Try it: Replace every "crafted" with "made" throughout the data below, change nothing else, and give the text back without the pictures.
Recorded information Start Marker
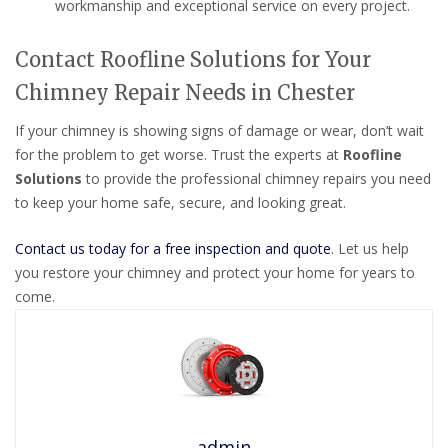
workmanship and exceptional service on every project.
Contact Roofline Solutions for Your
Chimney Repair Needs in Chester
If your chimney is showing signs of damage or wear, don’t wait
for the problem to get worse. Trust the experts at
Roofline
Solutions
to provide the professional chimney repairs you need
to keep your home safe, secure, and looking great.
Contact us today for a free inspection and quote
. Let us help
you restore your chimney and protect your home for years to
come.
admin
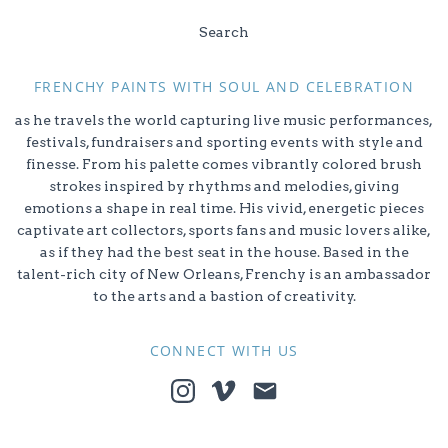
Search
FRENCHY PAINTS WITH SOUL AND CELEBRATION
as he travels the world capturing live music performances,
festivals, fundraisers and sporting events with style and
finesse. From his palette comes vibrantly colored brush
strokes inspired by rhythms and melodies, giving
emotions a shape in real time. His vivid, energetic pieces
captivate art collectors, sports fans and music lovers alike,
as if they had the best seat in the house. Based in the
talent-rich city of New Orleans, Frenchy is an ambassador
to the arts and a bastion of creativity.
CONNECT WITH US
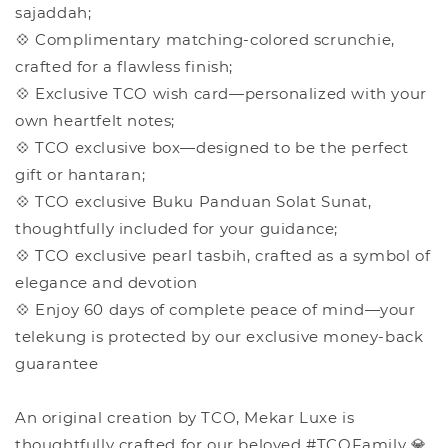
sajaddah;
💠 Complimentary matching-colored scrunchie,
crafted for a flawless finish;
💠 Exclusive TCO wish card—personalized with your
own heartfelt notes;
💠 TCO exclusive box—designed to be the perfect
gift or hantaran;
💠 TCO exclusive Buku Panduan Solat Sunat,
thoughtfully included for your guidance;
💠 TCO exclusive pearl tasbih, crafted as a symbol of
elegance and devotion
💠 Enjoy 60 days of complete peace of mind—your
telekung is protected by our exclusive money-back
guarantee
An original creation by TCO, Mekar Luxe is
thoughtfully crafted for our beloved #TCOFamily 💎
Recorded information End Marker
Finished task:
workmanship and exceptional service on every project.
Contact Roofline Solutions for Your
Chimney Repair Needs in Chester
If your chimney is showing signs of damage or wear, don’t wait
for the problem to get worse. Trust the experts at
Roofline
Solutions
to provide the professional chimney repairs you need
to keep your home safe, secure, and looking great.
Contact us today for a free inspection and quote
. Let us help
you restore your chimney and protect your home for years to
come.
admin
Search
FRENCHY PAINTS WITH SOUL AND CELEBRATION
as he travels the world capturing live music performances,
festivals, fundraisers and sporting events with style and
finesse. From his palette comes vibrantly colored brush
strokes inspired by rhythms and melodies, giving
emotions a shape in real time. His vivid, energetic pieces
captivate art collectors, sports fans and music lovers alike,
as if they had the best seat in the house. Based in the
talent-rich city of New Orleans, Frenchy is an ambassador
to the arts and a bastion of creativity.
CONNECT WITH US
sajaddah;
💠 Complimentary matching-colored scrunchie,
made for a flawless finish;
💠 Exclusive TCO wish card—personalized with your
own heartfelt notes;
💠 TCO exclusive box—designed to be the perfect
gift or hantaran;
💠 TCO exclusive Buku Panduan Solat Sunat,
thoughtfully included for your guidance;
💠 TCO exclusive pearl tasbih, made as a symbol of
elegance and devotion
💠 Enjoy 60 days of complete peace of mind—your
telekung is protected by our exclusive money-back
guarantee
An original creation by TCO, Mekar Luxe is
thoughtfully made for our beloved #TCOFamily 💎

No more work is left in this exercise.